§ Task requirements
Swap "株式会社" for "（株）" throughout the items below, and give the lines back otherwise unchanged.

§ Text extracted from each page

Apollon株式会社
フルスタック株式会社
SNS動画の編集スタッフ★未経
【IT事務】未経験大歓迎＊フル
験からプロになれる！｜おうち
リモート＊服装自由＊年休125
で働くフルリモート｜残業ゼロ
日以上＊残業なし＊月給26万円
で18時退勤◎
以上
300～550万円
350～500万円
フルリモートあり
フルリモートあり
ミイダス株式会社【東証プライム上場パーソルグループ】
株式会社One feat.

§ Response area
Apollon（株）
フルスタック（株）
SNS動画の編集スタッフ★未経
【IT事務】未経験大歓迎＊フル
験からプロになれる！｜おうち
リモート＊服装自由＊年休125
で働くフルリモート｜残業ゼロ
日以上＊残業なし＊月給26万円
で18時退勤◎
以上
300～550万円
350～500万円
フルリモートあり
フルリモートあり
ミイダス（株）【東証プライム上場パーソルグループ】
（株）One feat.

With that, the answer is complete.